Consider a matrix-valued function $A(t):\mathbb{R}_+ \to \mathbb{R}^{n \times n}$. Suppose that each element $a_{ij}(t)$ is a smooth function with bounded derivative, e.g. $a_{ij}(t)=A_{ij}\sin(\omega_{ij} t)$. Define $f(t)$ as a minimum by absolute value eigenvalue of $A(t)$: $$f(t) = \min_i |\lambda_i\{A(t)\}|.$$
Is it true that $f(t)$ is continuous differentiable and has bounded derivative? If so, then how it can be proven, or in which book/paper it can be found?
Update
Ok, $f(t)$ is continuous, but probably not differentiable. I have revised my main problem and I see that I can alleviate the question. So, now I need $f(t)$ to be Lipschitz.
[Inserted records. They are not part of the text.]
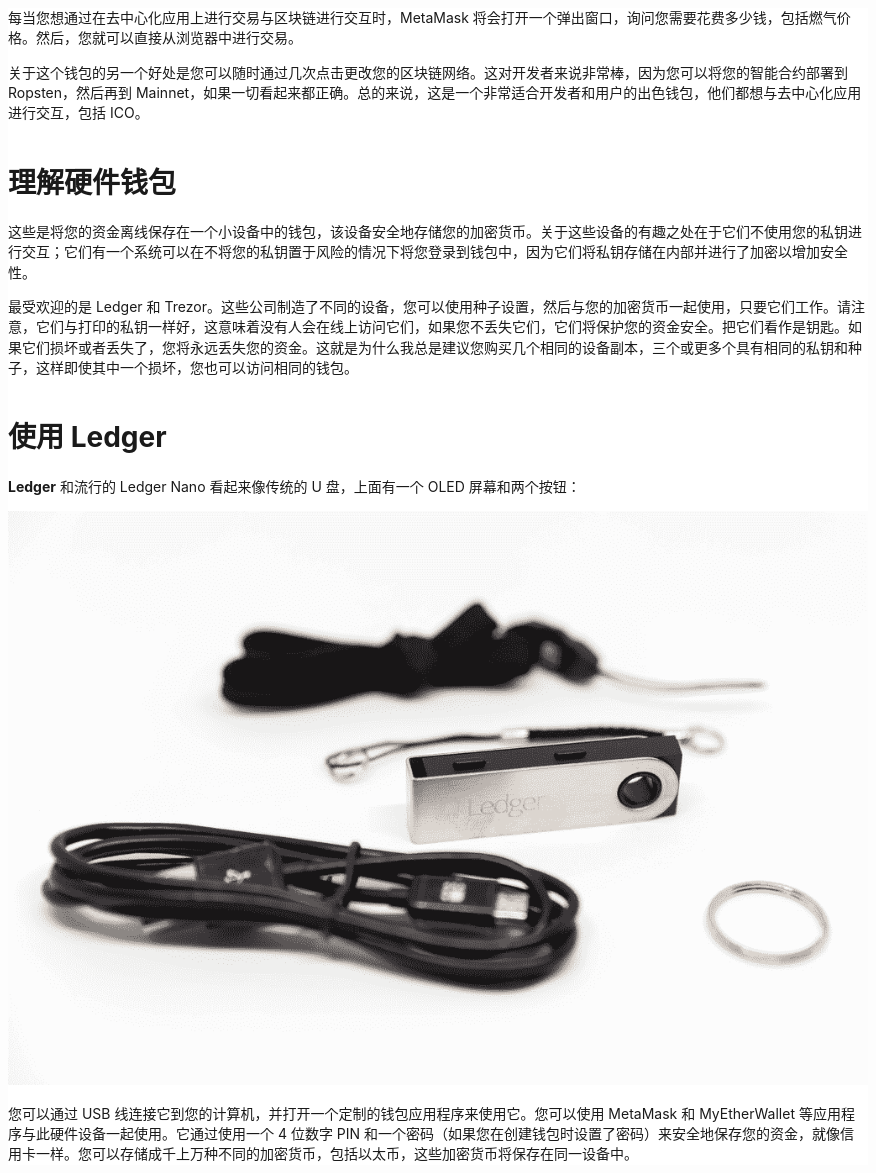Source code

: 
每当您想通过在去中心化应用上进行交易与区块链进行交互时，MetaMask 将会打开一个弹出窗口，询问您需要花费多少钱，包括燃气价格。然后，您就可以直接从浏览器中进行交易。

关于这个钱包的另一个好处是您可以随时通过几次点击更改您的区块链网络。这对开发者来说非常棒，因为您可以将您的智能合约部署到 Ropsten，然后再到 Mainnet，如果一切看起来都正确。总的来说，这是一个非常适合开发者和用户的出色钱包，他们都想与去中心化应用进行交互，包括 ICO。

# 理解硬件钱包

这些是将您的资金离线保存在一个小设备中的钱包，该设备安全地存储您的加密货币。关于这些设备的有趣之处在于它们不使用您的私钥进行交互；它们有一个系统可以在不将您的私钥置于风险的情况下将您登录到钱包中，因为它们将私钥存储在内部并进行了加密以增加安全性。

最受欢迎的是 Ledger 和 Trezor。这些公司制造了不同的设备，您可以使用种子设置，然后与您的加密货币一起使用，只要它们工作。请注意，它们与打印的私钥一样好，这意味着没有人会在线上访问它们，如果您不丢失它们，它们将保护您的资金安全。把它们看作是钥匙。如果它们损坏或者丢失了，您将永远丢失您的资金。这就是为什么我总是建议您购买几个相同的设备副本，三个或更多个具有相同的私钥和种子，这样即使其中一个损坏，您也可以访问相同的钱包。

# 使用 Ledger

**Ledger** 和流行的 Ledger Nano 看起来像传统的 U 盘，上面有一个 OLED 屏幕和两个按钮：

![](img/b3c55ce0-2375-4677-a121-84df1b7dccf9.png)

您可以通过 USB 线连接它到您的计算机，并打开一个定制的钱包应用程序来使用它。您可以使用 MetaMask 和 MyEtherWallet 等应用程序与此硬件设备一起使用。它通过使用一个 4 位数字 PIN 和一个密码（如果您在创建钱包时设置了密码）来安全地保存您的资金，就像信用卡一样。您可以存储成千上万种不同的加密货币，包括以太币，这些加密货币将保存在同一设备中。
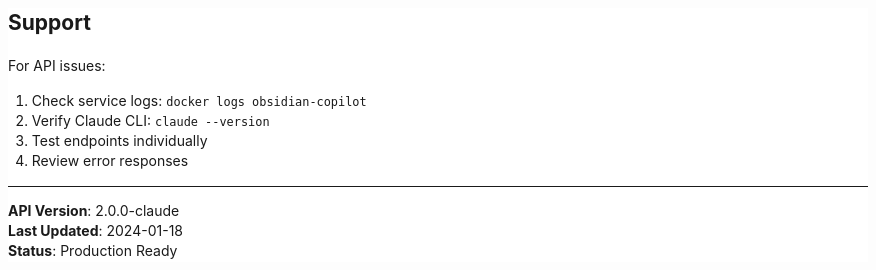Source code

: ## Support

For API issues:
1. Check service logs: `docker logs obsidian-copilot`
2. Verify Claude CLI: `claude --version`
3. Test endpoints individually
4. Review error responses

---

**API Version**: 2.0.0-claude  
**Last Updated**: 2024-01-18  
**Status**: Production Ready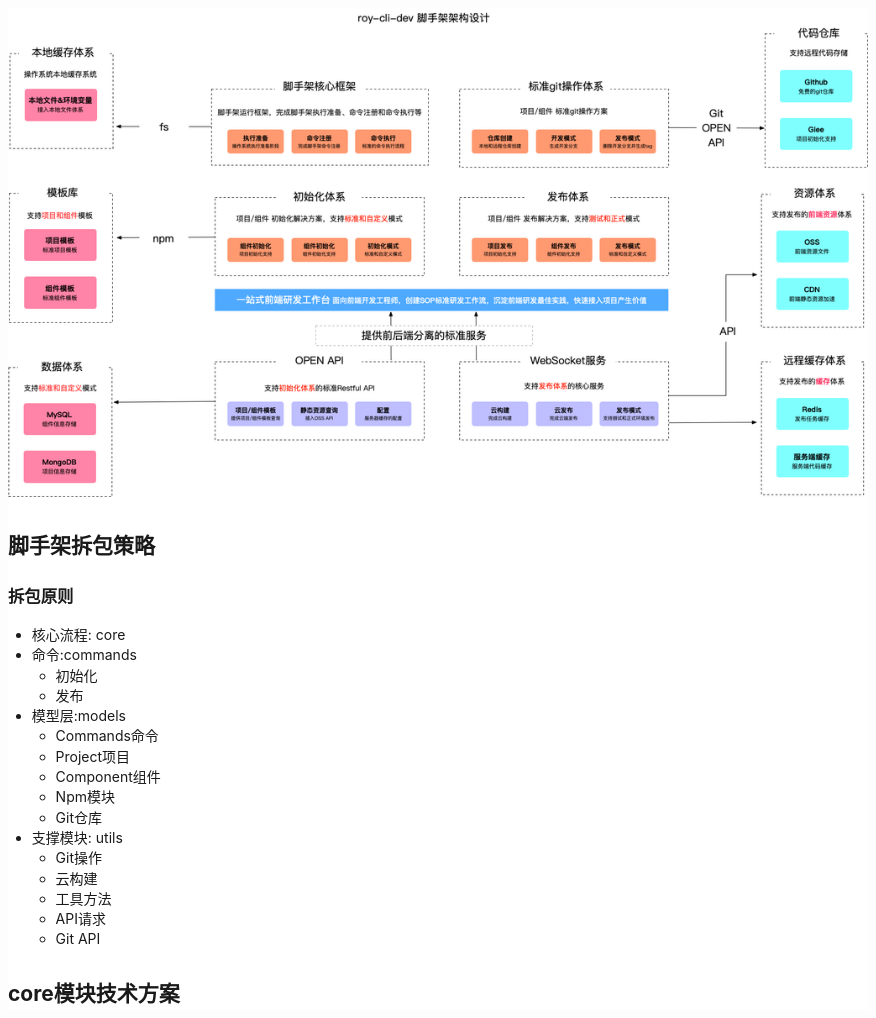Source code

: ![](./images/jiaoshoujiajiagoutu.png)


## 脚手架拆包策略

### 拆包原则
- 核心流程: core
- 命令:commands
    - 初始化
    - 发布
- 模型层:models
    - Commands命令
    - Project项目
    - Component组件
    - Npm模块
    - Git仓库
- 支撑模块: utils
    - Git操作
    - 云构建
    - 工具方法
    - API请求
    - Git API


## core模块技术方案
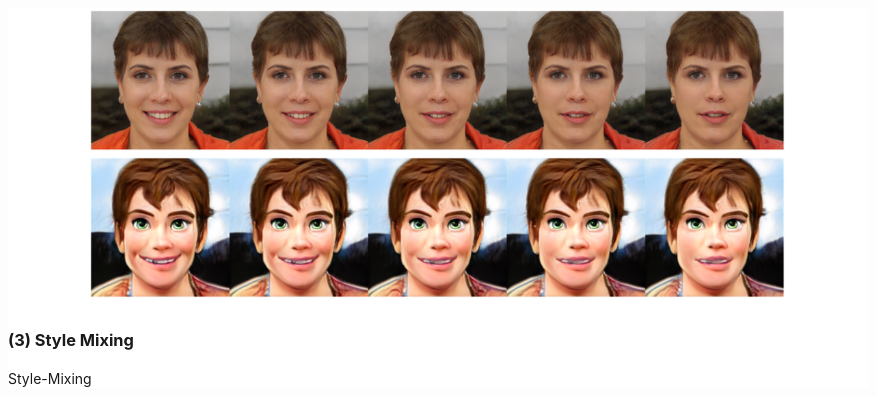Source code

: <p align='center'><img src='https://github.com/happy-jihye/happy-jihye.github.io/blob/master/_posts/images/gan/cartoongan/styleclip4.PNG?raw=1' width = '700' ></p>


### (3) Style Mixing

Style-Mixing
Actually, what I really need it to show that if for some $t_0 \in [t_a,t_b]$ all eignvalus of $A(t)$ are nonzero, then $$\int_{t_a}^{t_b}\left(\det\{A(s)\}\right)^2ds>0.$$ My intention was to use $\left(\det\{A(t)\}\right)^2=\prod_i^n|\lambda_i\{A(t)\}|^2\ge \left(\min_i |\lambda_i\{A(t)\}|\right)^{2n} = f(t)^{2n}$.
Note also that all $a_{ij}(t)$ are bounded.